_TASK STATEMENT_
The answer must be every line of the records below that holds the word "zastoupená".

_ENTRIES PROVIDED_
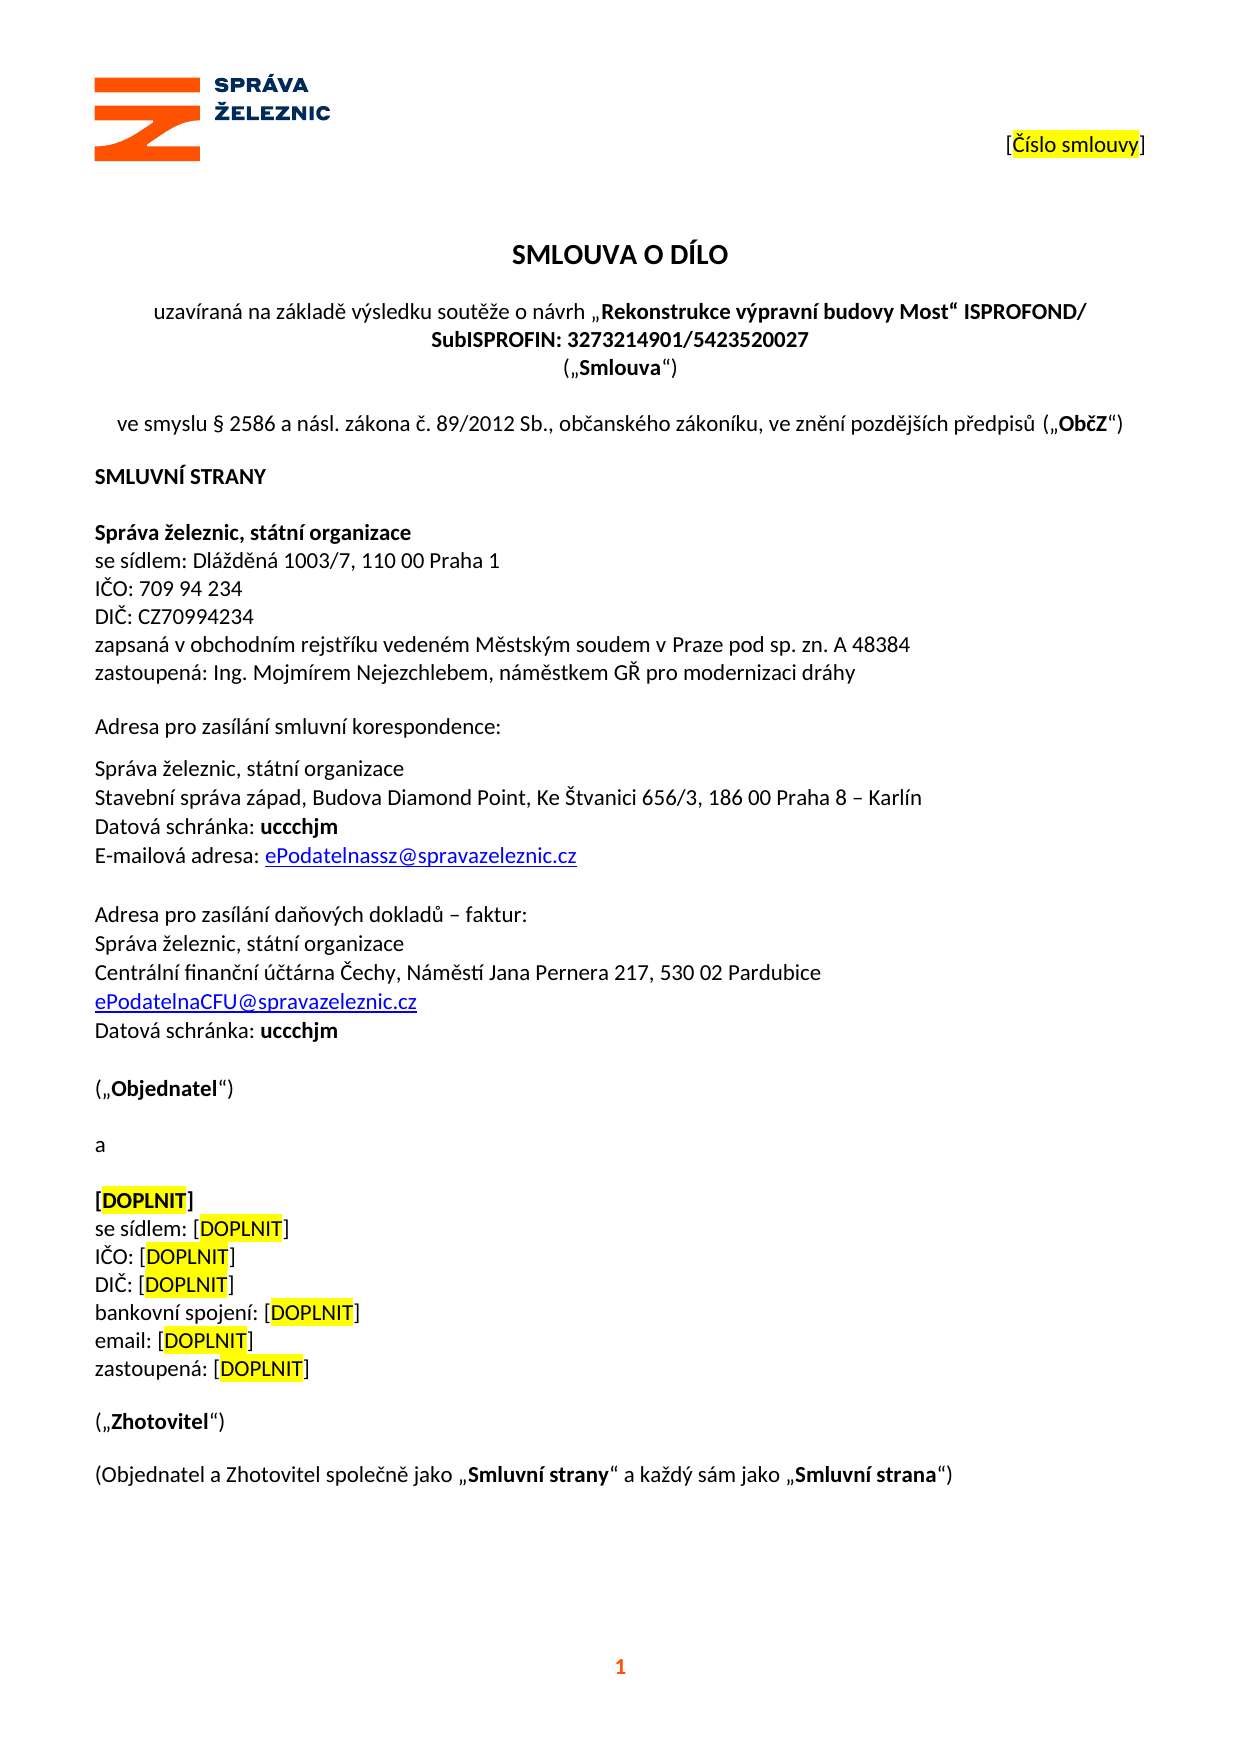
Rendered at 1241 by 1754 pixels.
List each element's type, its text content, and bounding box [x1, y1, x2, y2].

text DIČ: CZ70994234 [94, 602, 1146, 630]
text Centrální finanční účtárna Čechy, Náměstí Jana Pernera 217, 530 02 Pardubice [94, 957, 1146, 986]
text Datová schránka: uccchjm [94, 1015, 1146, 1044]
text Správa železnic, státní organizace [94, 928, 1146, 957]
text bankovní spojení: [DOPLNIT] [353, 1298, 1146, 1326]
text se sídlem: [DOPLNIT] [282, 1214, 1146, 1242]
text [DOPLNIT] [186, 1186, 1146, 1214]
text („Smlouva“) [94, 353, 1146, 381]
text IČO: 709 94 234 [94, 574, 1146, 602]
text Adresa pro zasílání daňových dokladů – faktur: [94, 899, 1146, 928]
text Správa železnic, státní organizace [94, 753, 1146, 782]
text email: [DOPLNIT] [94, 1326, 164, 1354]
text SMLUVNÍ STRANY [94, 462, 1146, 490]
text zastoupená: [DOPLNIT] [94, 1354, 220, 1382]
text se sídlem: [DOPLNIT] [94, 1214, 200, 1242]
text IČO: [DOPLNIT] [228, 1242, 1146, 1270]
text uzavíraná na základě výsledku soutěže o návrh „Rekonstrukce výpravní budovy Most“ ISPROFOND/ SubISPROFIN: 3273214901/5423520027 [94, 297, 1146, 353]
text Stavební správa západ, Budova Diamond Point, Ke Štvanici 656/3, 186 00 Praha 8 – Karlín [94, 782, 1146, 811]
text IČO: [DOPLNIT] [94, 1242, 146, 1270]
text (Objednatel a Zhotovitel společně jako „Smluvní strany“ a každý sám jako „Smluvní strana“) [94, 1460, 1146, 1488]
text E-mailová adresa: ePodatelnassz@spravazeleznic.cz [94, 840, 1146, 869]
text DIČ: [DOPLNIT] [227, 1270, 1146, 1298]
text („Objednatel“) [94, 1074, 1146, 1102]
text ve smyslu § 2586 a násl. zákona č. 89/2012 Sb., občanského zákoníku, ve znění pozdějších předpisů („ObčZ“) [94, 409, 1146, 437]
text Adresa pro zasílání smluvní korespondence: [95, 711, 1146, 740]
text Datová schránka: uccchjm [94, 811, 1146, 840]
text Správa železnic, státní organizace [94, 518, 1146, 546]
text zastoupená: [DOPLNIT] [303, 1354, 1146, 1382]
text ePodatelnaCFU@spravazeleznic.cz [94, 986, 1146, 1015]
text DIČ: [DOPLNIT] [94, 1270, 145, 1298]
text zastoupená: Ing. Mojmírem Nejezchlebem, náměstkem GŘ pro modernizaci dráhy [94, 658, 1146, 686]
text a [94, 1130, 1146, 1158]
text se sídlem: Dlážděná 1003/7, 110 00 Praha 1 [94, 546, 1146, 574]
text („Zhotovitel“) [94, 1407, 1146, 1435]
text bankovní spojení: [DOPLNIT] [94, 1298, 271, 1326]
text zapsaná v obchodním rejstříku vedeném Městským soudem v Praze pod sp. zn. A 48384 [94, 630, 1146, 658]
subtitle SMLOUVA O DÍLO [94, 236, 1146, 272]
text email: [DOPLNIT] [247, 1326, 1146, 1354]
text [DOPLNIT] [94, 1186, 102, 1214]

_ANSWER SECTION_
text zastoupená: [DOPLNIT] [94, 1354, 220, 1382]
text zastoupená: [DOPLNIT] [303, 1354, 1146, 1382]
text zastoupená: Ing. Mojmírem Nejezchlebem, náměstkem GŘ pro modernizaci dráhy [94, 658, 1146, 686]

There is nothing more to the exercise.